In addition to therapeutic innovations and concerns about availability and access to proper disease management and medication for all patients, the oncology community—especially the breast medical oncology community—has become more attentive lately to quality-of-life issues that patients with cancer face. Patient-reported outcomes (PRO) are an increasingly important endpoint in clinical trials. More attention is being given to prevention and management of side effects of medications and various treatment modalities, as well as advocacy for early supportive and palliative care for patients and their caregivers.
In addition to individual discussions with physicians, physician assistants, and oncology nurses, patients can share experiences in support group meetings; this community support has proven to be very helpful and much appreciated by them. In that line, the Lebanese Breast Cancer Foundation (LBCF) has been organizing support group meetings and workshops for patients with advanced breast cancer regularly for the last 10 years, with a few online virtual groups during the COVID-19 pandemic. Lately, LBCF resumed its in-person activities and organized a workshop for patients and caregivers called FOR HER, supported by SciencePRO and sponsored by Pfizer. The workshop included formal lectures, question-and-answer sessions, and an open forum for discussion between a faculty composed of two oncologists, myself from the American University of Beirut Medical Center (@AUBMC_Official) and Fadi Nasr, MD, from Saint Joseph University in Beirut, psychologist Hiba Salem (@hzsalem30) from AUBMC, sex therapist Sandrine Atallah, MD (@DrSAtallah), life coach Grace Khleif (@PositiveGrace), oncology nurse Latifa Shihab, BSN, RN, nurse and breast oncology specialist Rebecca El-Asmar, RN, and breast cancer survivor and new president of LBCF Mirna Sabbah Hoballah, with an audience of breast cancer survivors, advocates, patients, and caregivers.
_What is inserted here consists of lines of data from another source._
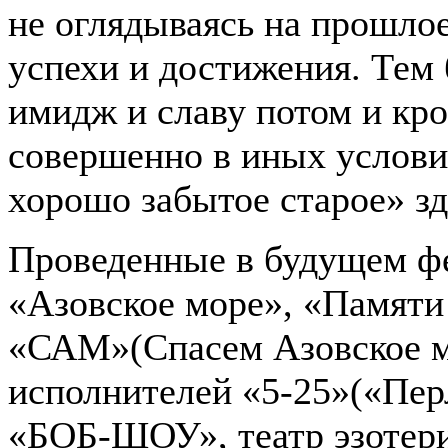
не оглядываясь на прошлое
успехи и достижения. Тем б
имидж и славу потом и кро
совершенно в иных условия
хорошо забытое старое» зде
Проведенные в будущем ф
«Азовское море», «Памяти 
«САМ»(Спасем Азовское м
исполнителей «5-25»(«Пер
«БОБ-ШОУ», театр эзотери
It was amazing to see how eager patients were to hear about recent advances in therapy as well as dealing with effects of cancer diagnosis and metastasis on their lives. They expressed gratitude for the reassurance that they feel when they know that a multidisciplinary team is involved in making plans of treatment for them and for following up on their care. They appreciated so much the fact that oncologists and major oncology societies such as ASCO, ESMO, and local societies pay attention to their concerns about quality-of-life issues. They were happy to see that the ABC International Consensus Guidelines panel explicitly paid attention and wrote statements calling for patient and family social support, respect and facilitation of job requirements, desire of patients to continue working, and accommodation to their treatment schedules and others.
Emotional and sexual issues for patients with advanced breast cancer and their partners were openly discussed. Acceptance, coping, and adjusting to breast anatomical changes, body image, and premature menopause were debated. Efforts to adjust and work around motivation and sexual desire, various stimuli and arousal approaches, psychological factors, and anatomical obstacles such as vaginal dryness and discomfort were all discussed. In addition to reporting concerns and getting advice from the oncology team, open communication between the patient and their partner was emphasized and encouraged.
It was obvious that relationships with family members and children, management of family conflicts, daily schedules, and social activities matter a lot and should be openly discussed and supported. Seeking help, taking time off, exercising, eating healthy food, positive thinking and protecting the self from negative aspects of life, remembering and reviewing accomplishments, and expressing gratitude were all emphasized and appreciated.
Patients and caregivers follow oncology news and were very eager to hear of advances in therapy. Today, patients in Lebanon, like many in low-/middle-income countries, unfortunately suffer from unavailability of medications and high costs for treatment because of the country’s political and financial collapse and they called for help. Our FOR HER panel made continued pleas to government officials to facilitate access to treatment for patients with cancer.
We emphasized hope and reality. Hope for cure and the reality of living with cancer, with its ups and downs, go together and are best managed by multidisciplinary teams, with the inclusion of patients and advocates, open communication, and improvement of resources and access to treatment.
Workshops that include treating physicians and medical teams as well as patients, caregivers, survivors, and advocates are great learning experiences for all parties. They are very rewarding, and we hope they are implemented everywhere!
Members of the LBCF FOR HER Planning Committee, from left to right: Mirna Sabbah Hoballah, Zeinab Chahine, Fatme Beydoun, Nagi El Saghir, Latifa Shihab, and Rebecca El-Asmar.
Attendees and panel during an open discussion at the LBCF FOR HER event.